Every line below that has the string "note" adds one to the count. Give that count by itself.

+++ Entries shown +++

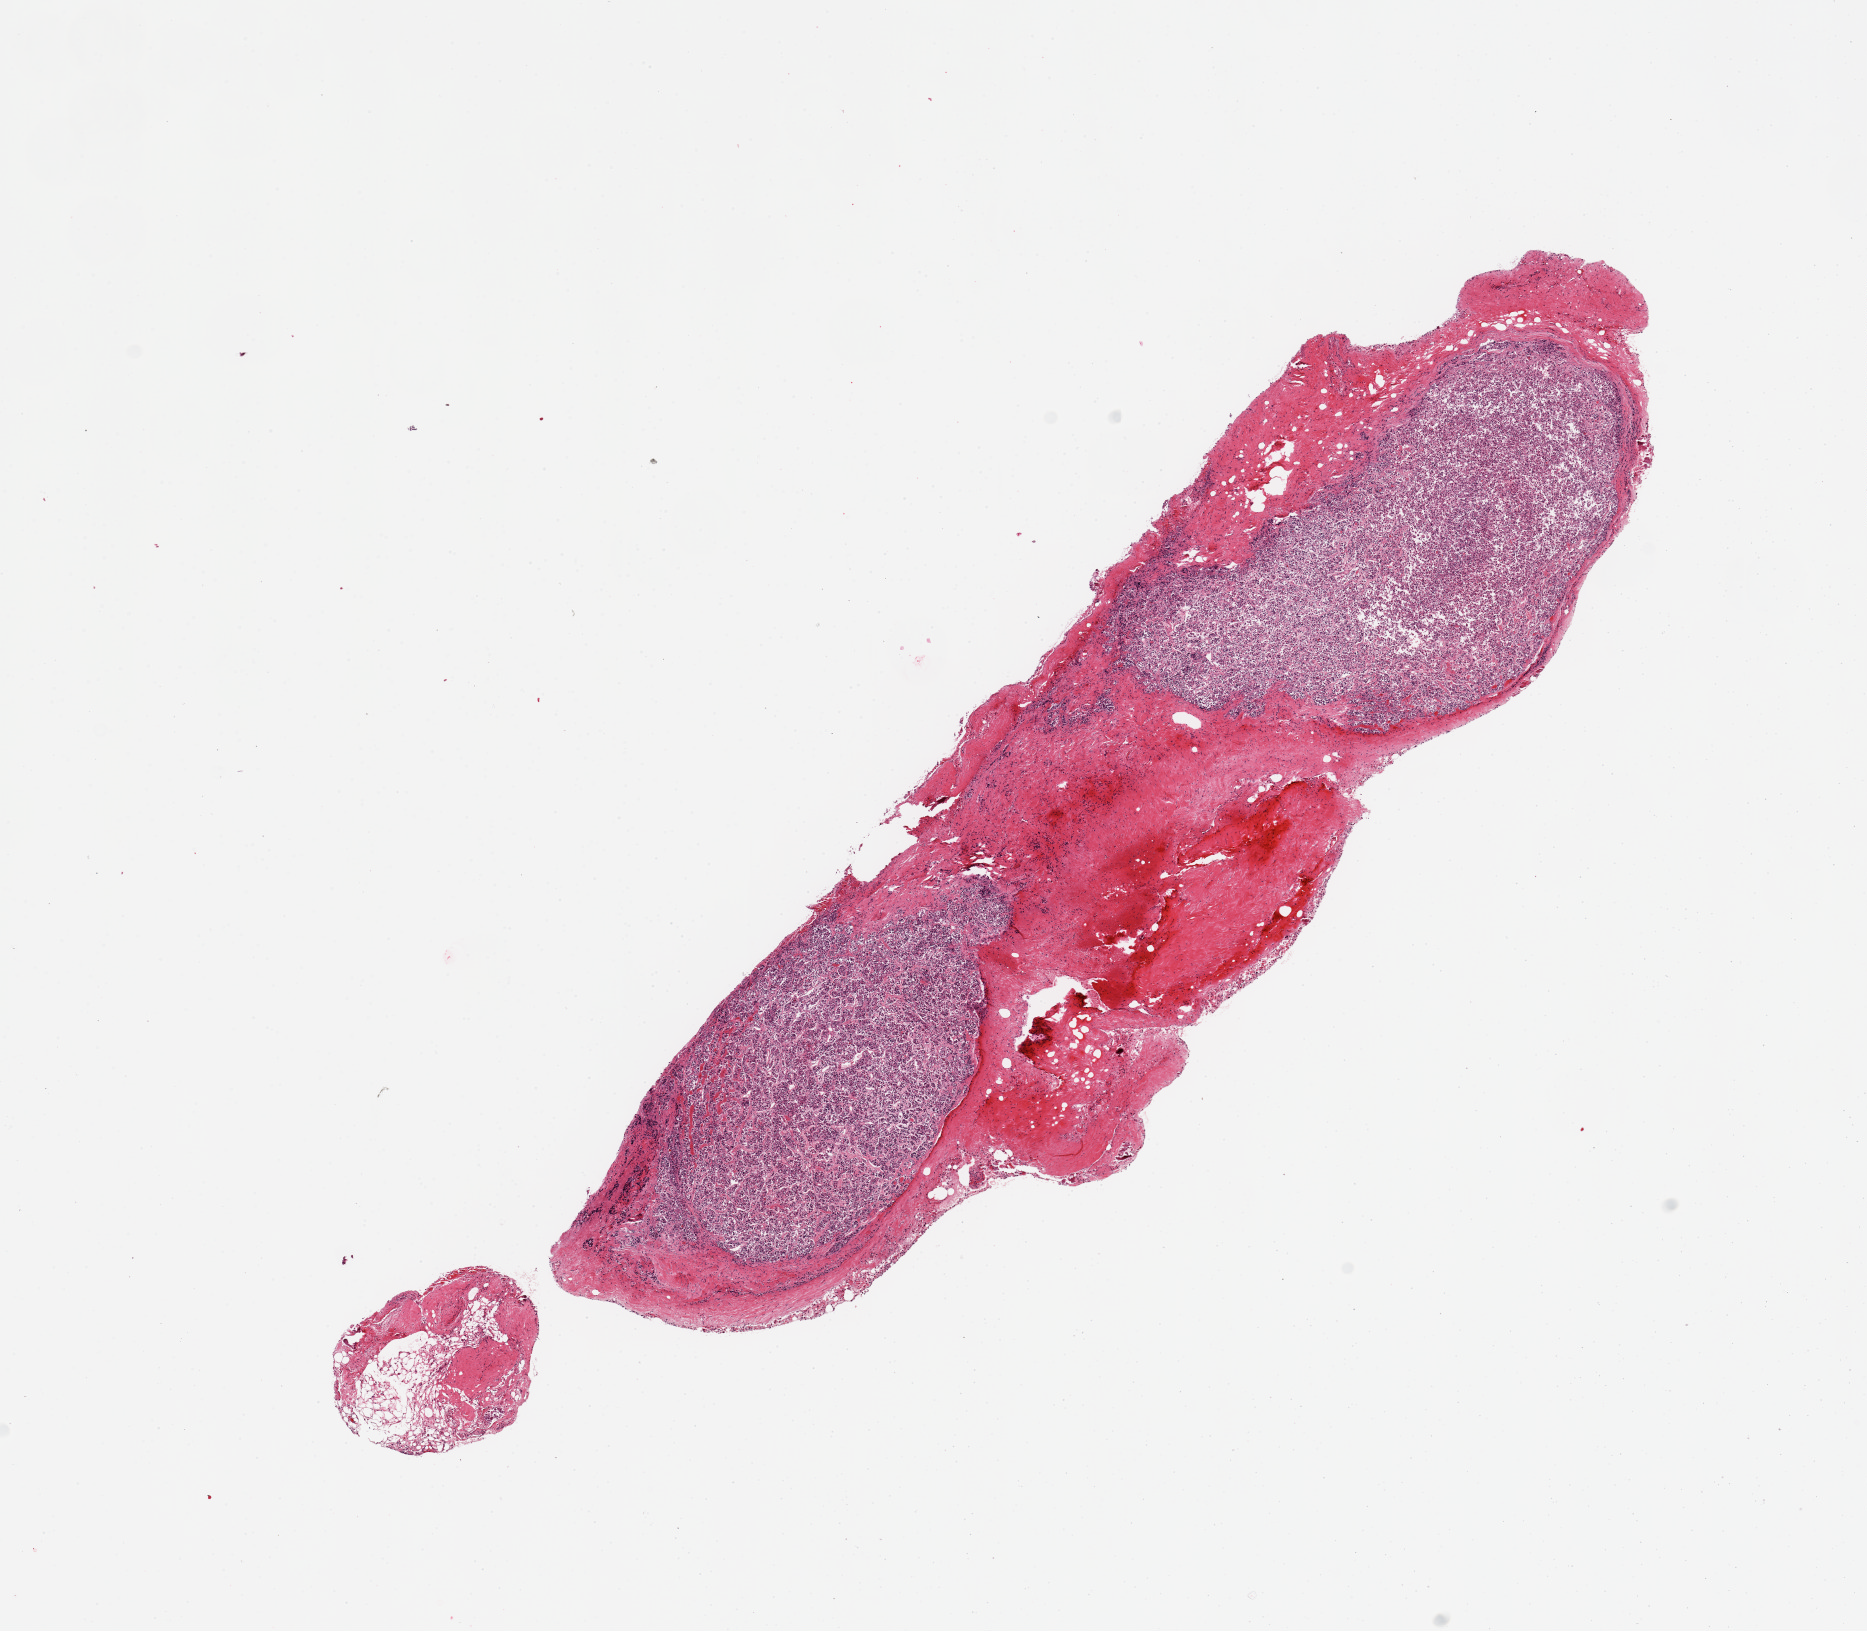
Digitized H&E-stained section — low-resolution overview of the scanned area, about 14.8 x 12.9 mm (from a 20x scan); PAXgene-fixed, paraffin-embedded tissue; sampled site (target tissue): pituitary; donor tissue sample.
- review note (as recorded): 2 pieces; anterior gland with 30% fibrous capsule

+++
+++ Entries shown +++

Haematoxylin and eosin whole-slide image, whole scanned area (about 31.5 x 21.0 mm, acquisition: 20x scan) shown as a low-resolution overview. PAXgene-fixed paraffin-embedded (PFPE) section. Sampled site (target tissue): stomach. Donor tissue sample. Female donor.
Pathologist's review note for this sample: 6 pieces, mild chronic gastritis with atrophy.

+++

• Output below: 2